*WHAT TO WORK ON*. Find each line in the records that contains the word "colegiados" with the same capitalization, and copy those lines out.

== Segment start ==

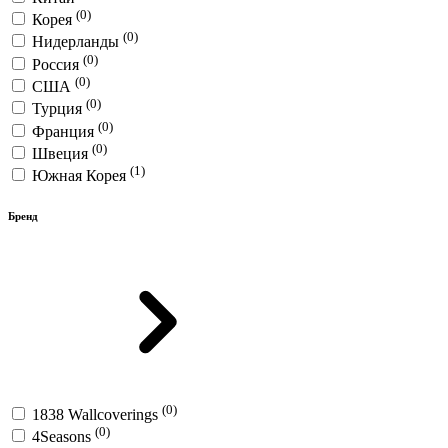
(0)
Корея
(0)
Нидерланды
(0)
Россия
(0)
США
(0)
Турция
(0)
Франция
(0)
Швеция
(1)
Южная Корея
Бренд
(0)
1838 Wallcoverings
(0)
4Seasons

== Segment end ==
== Segment start ==

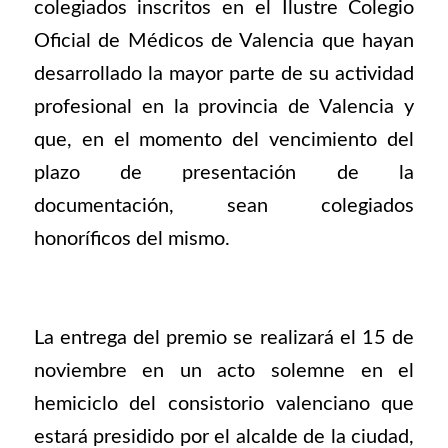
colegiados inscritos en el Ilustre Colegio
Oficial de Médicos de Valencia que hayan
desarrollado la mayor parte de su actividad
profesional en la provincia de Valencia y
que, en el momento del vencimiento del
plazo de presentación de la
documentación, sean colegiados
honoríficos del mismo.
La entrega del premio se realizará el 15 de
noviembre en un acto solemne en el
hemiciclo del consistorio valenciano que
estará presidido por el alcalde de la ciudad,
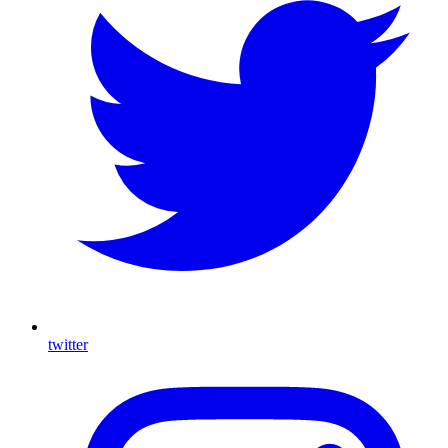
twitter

== Segment end ==

*OUTPUT OF THE EXERCISE*.
colegiados inscritos en el Ilustre Colegio
documentación, sean colegiados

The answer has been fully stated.